§ **PROBLEM TO WORK ON**:
List all lines of the data containing the word "linejoin".

═════ TASK MATERIAL ═════

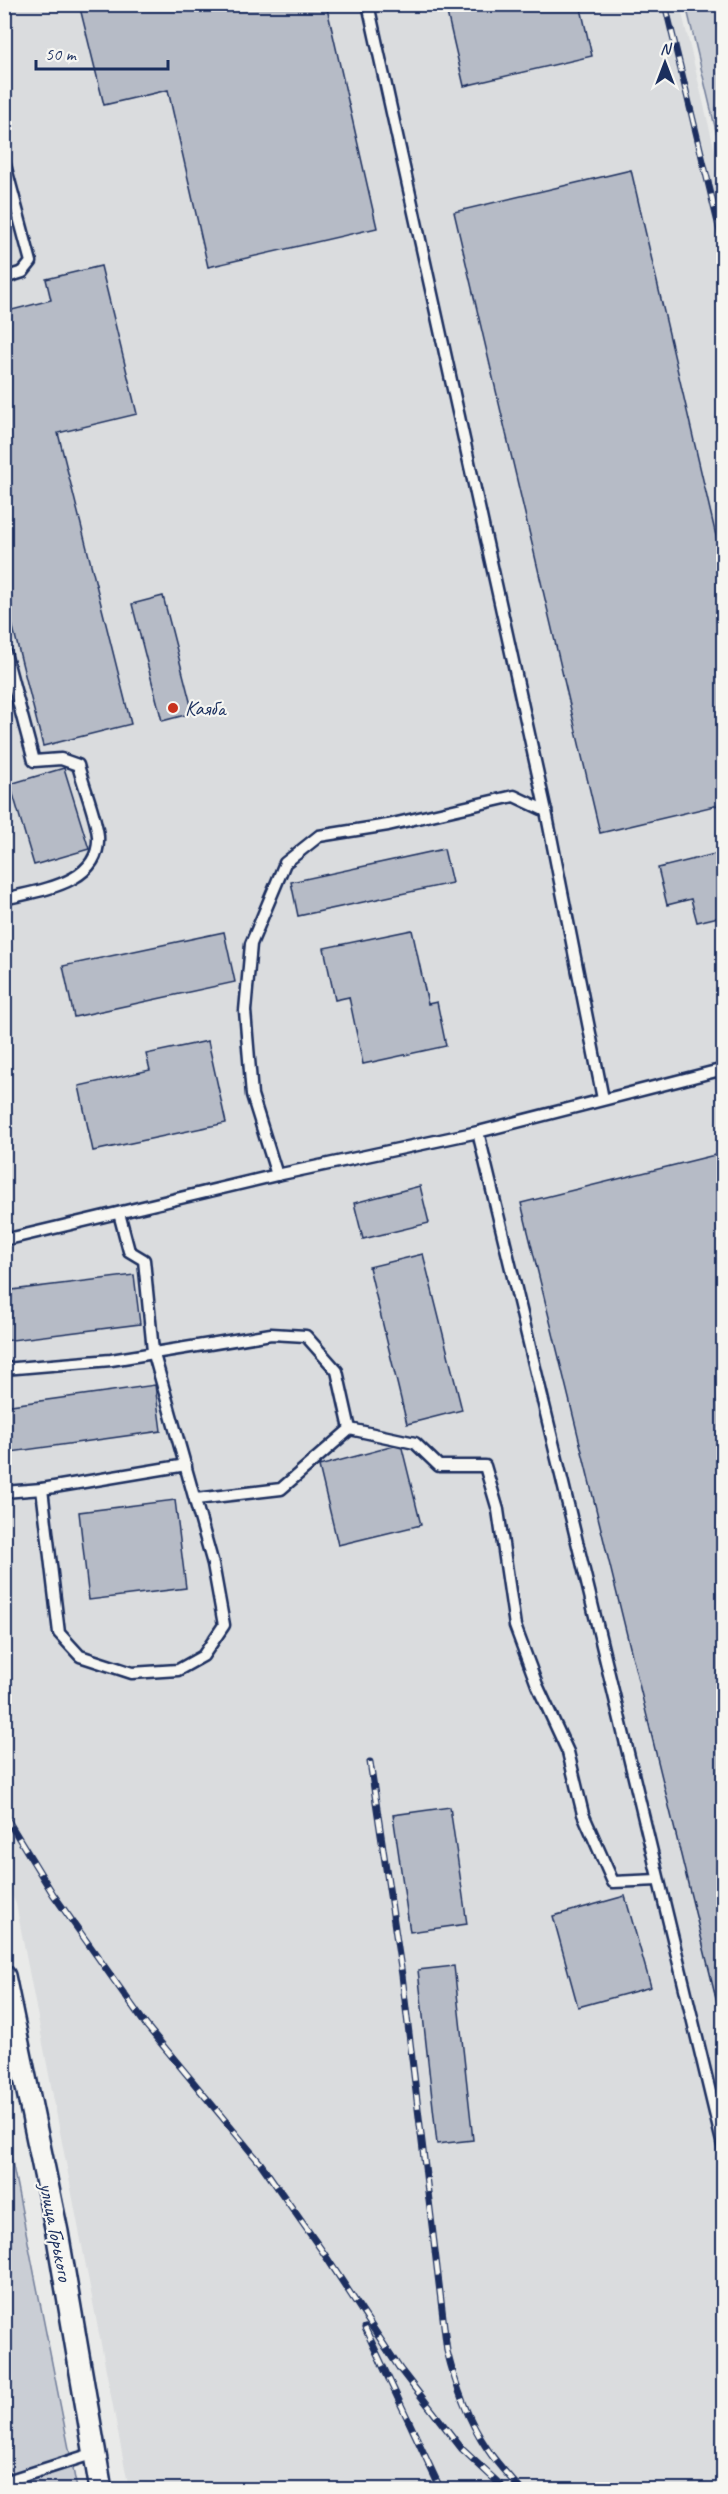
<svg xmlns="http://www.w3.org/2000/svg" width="728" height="2494" font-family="Caveat,sans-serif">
<rect width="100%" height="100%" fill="#e9eae9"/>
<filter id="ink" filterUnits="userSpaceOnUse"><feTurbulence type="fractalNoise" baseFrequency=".0167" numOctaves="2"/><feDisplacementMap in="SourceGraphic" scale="12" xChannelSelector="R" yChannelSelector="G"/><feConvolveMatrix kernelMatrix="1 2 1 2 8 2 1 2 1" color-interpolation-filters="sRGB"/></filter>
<g filter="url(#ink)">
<!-- built -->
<polygon fill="#dadcde" points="4,5 680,5 724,189 723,2489 129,2489 16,1904 4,1877"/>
<!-- green -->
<g fill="#caced5" stroke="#727e9a" stroke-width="1.5">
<polygon points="686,5 722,5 724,12 723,160"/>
<polygon points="5,2126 77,2489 5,2489"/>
</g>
<!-- building -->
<g fill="#b6bbc6" stroke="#1b2f5e" stroke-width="1.5">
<polygon points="79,4 326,4 377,228 208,267 168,90 104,105"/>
<polygon points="445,4 580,4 592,56 464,86"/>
<polygon points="631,170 723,566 723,804 600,833 454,212"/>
<polygon points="101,266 137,414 58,433 131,724 43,746 4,592 4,312 51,300 46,279"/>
<polygon points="163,596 193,713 162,721 132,604"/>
<polygon points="64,768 89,849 34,865 10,784"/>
<polygon points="444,849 452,883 298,916 291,882"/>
<polygon points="723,852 723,916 697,922 691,899 667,905 658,868"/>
<polygon points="412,930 428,1004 437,1002 446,1046 363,1064 349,997 335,1000 324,948"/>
<polygon points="224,932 235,982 74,1017 63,966"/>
<polygon points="208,1041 226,1123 93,1151 79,1086 150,1070 146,1054"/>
<polygon points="723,1153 723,2005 718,2006 521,1203"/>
<polygon points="420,1186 429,1223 363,1239 354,1203"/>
<polygon points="423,1254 462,1410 407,1424 369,1267"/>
<polygon points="134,1275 140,1324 4,1341 4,1291"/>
<polygon points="155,1385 161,1431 4,1453 4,1406"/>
<polygon points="394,1446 402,1448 421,1525 338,1545 319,1466"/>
<polygon points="175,1500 186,1588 89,1600 79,1512"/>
<polygon points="450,1807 467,1924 410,1932 393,1815"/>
<polygon points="625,1896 651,1987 578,2007 553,1916"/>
<polygon points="454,1966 473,2140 437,2144 418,1970"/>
</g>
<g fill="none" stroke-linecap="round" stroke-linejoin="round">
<!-- service casing -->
<g stroke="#1b2f5e" stroke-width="15">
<g id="service">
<polyline points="368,4 546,811 603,1099"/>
<polyline points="4,161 31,262 23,272 4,278"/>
<path d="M4,649L34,761L61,759L78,765C83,785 96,816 98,836C101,884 39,890 4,899"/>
<polyline points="478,1132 724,2150"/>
<polyline points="277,1175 252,1095 245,1011 251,944 285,863 319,836 388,825 514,796 546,811"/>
<polyline points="4,1240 277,1175 478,1132 724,1069"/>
<polyline points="4,1369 111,1360 271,1334 306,1336 337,1371 350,1429 281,1489 196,1499"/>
<polyline points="350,1429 415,1443 439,1466 485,1466 498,1510 515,1626 537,1685 568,1752 583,1814 613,1882 658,1880"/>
<polyline points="42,1489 186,1465"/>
<polyline points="4,1492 42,1489 59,1633 80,1656 132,1673 178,1670 203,1656 224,1625 213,1564 153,1351 144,1260 129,1251 119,1213"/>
<polyline points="4,2482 95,2453"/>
</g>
</g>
<!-- minor casing -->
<g stroke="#1b2f5e" stroke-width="26">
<polyline id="minor" points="4,1976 57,2232 101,2490"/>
</g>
<!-- service -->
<use href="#service" stroke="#f6f6f2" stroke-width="10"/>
<!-- minor -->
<use href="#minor" stroke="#f6f6f2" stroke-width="21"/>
<!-- rail casing -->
<g stroke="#1b2f5e" stroke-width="7">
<g id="rail">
<polyline points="665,4 724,248"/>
<path d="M370,1762L402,1975L447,2351C456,2386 467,2419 488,2450C497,2464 510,2477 521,2490"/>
<polyline points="4,1814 53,1894 146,2025 261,2164 323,2252 400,2369 462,2449 506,2490"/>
<polyline points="365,2328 441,2490"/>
</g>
</g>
<!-- rail -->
<use href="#rail" stroke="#f6f6f2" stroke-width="4.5" stroke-dasharray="14" stroke-linecap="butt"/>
</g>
</g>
<!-- markers -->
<circle fill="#c8321e" stroke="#f6f6f2" stroke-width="2" cx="173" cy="708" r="6"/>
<g text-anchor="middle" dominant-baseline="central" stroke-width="4.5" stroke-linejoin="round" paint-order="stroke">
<!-- poi labels -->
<g font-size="21" fill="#1b2f5e" stroke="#f6f6f2" text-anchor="start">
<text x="185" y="708">Каяба</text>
</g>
<!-- street labels -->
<g font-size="21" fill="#1b2f5e" stroke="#f6f6f2">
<text transform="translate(56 2232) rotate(79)">улица Горького</text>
</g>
</g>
<!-- margin -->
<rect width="728" height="2494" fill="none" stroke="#f6f6f2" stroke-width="24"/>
<rect x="12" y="12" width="704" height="2470" fill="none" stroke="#1b2f5e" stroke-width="2" filter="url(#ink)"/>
<!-- north arrow -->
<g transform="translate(665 63)" stroke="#f6f6f2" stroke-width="4.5" paint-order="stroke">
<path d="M0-4.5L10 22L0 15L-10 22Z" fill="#1b2f5e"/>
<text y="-9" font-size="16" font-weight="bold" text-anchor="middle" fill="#1b2f5e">N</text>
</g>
<!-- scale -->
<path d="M36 60v9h132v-9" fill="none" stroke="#1b2f5e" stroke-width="3"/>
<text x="45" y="60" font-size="18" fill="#1b2f5e" stroke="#f6f6f2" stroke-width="4.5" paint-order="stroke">50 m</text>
</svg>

═════

§ **OUTPUT OF THE EXERCISE**:
<g fill="none" stroke-linecap="round" stroke-linejoin="round">
<g text-anchor="middle" dominant-baseline="central" stroke-width="4.5" stroke-linejoin="round" paint-order="stroke">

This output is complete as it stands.